## [Dataset entries]
--- START ---
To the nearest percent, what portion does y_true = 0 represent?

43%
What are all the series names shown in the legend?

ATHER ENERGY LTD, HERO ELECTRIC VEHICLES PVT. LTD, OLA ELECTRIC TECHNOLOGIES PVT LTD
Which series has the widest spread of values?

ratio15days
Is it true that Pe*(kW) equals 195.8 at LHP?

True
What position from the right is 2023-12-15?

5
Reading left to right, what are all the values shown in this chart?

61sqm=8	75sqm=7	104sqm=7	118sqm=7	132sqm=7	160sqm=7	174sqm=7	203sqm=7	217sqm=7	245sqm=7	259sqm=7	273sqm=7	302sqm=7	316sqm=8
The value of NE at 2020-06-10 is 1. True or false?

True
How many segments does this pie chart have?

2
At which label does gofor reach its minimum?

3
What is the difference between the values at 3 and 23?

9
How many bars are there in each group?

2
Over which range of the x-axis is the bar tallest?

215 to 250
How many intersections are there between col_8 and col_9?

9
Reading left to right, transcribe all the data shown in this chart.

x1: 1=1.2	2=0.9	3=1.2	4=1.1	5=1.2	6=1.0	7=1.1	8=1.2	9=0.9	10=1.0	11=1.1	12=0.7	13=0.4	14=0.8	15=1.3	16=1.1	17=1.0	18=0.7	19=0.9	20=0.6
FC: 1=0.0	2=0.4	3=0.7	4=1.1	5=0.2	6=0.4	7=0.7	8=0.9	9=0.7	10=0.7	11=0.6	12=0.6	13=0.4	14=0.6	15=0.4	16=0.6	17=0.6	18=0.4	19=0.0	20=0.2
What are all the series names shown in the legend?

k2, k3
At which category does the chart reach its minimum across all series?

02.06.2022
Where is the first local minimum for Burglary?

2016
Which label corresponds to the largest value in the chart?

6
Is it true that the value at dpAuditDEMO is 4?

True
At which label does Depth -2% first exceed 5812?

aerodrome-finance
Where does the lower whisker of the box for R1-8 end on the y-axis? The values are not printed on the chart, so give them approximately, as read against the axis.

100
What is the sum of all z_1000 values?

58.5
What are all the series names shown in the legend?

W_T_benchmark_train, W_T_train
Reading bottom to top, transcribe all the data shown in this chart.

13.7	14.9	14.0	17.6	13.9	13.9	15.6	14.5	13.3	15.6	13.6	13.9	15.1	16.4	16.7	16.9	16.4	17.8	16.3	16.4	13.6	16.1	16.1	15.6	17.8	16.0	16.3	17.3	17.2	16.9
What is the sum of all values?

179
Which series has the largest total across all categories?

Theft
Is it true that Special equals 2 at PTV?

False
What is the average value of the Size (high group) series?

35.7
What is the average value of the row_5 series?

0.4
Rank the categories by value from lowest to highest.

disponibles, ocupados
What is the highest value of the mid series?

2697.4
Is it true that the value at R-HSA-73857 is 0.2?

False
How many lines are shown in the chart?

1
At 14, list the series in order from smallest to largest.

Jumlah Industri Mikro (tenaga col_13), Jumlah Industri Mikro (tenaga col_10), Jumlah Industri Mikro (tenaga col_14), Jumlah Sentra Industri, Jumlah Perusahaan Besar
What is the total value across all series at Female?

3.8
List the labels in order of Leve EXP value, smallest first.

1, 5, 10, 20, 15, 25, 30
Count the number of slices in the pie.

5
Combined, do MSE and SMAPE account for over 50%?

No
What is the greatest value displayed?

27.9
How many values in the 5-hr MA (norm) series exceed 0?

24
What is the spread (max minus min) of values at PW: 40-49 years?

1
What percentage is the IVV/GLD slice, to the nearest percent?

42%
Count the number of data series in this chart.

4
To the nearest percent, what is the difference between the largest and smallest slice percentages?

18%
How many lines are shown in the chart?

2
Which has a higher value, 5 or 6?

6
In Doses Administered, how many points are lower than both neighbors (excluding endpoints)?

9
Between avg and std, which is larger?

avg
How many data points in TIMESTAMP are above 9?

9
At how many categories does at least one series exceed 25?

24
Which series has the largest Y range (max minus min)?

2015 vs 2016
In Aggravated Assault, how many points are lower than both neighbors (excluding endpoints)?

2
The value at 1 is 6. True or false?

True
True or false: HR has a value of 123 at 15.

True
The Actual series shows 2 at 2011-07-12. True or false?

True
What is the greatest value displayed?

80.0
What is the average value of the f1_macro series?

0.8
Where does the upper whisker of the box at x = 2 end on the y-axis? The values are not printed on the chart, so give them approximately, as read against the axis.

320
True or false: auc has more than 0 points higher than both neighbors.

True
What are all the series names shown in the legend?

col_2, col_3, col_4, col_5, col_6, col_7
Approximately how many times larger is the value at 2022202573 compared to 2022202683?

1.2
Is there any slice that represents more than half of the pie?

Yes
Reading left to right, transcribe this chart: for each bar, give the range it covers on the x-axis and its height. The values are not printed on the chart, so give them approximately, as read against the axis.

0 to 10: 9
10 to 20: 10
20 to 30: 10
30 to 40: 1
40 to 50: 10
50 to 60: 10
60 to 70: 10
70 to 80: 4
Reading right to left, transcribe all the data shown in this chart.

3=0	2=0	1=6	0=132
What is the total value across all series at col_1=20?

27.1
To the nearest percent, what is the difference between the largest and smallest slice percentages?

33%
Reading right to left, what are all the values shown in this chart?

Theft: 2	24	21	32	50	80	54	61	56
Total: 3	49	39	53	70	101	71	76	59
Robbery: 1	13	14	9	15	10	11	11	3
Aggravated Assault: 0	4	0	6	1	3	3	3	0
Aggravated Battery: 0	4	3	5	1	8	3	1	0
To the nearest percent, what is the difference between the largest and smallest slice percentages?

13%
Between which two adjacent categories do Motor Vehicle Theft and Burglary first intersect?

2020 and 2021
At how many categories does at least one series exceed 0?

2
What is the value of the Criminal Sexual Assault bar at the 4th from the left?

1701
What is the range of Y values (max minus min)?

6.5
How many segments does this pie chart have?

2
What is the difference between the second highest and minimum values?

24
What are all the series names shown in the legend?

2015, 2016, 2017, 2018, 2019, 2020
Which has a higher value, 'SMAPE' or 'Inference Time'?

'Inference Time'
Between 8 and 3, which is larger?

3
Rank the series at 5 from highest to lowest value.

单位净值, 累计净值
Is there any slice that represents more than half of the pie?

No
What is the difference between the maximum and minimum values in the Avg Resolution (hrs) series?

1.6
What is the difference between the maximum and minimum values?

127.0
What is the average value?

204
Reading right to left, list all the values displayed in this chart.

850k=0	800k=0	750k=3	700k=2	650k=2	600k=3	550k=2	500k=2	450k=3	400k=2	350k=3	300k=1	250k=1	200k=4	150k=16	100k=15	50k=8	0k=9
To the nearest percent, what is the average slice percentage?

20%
--- END ---
## [Your task]
Pull out every line above that contains the word "least", copying each one in full.

## [Exercise response]
At how many categories does at least one series exceed 25?
At how many categories does at least one series exceed 0?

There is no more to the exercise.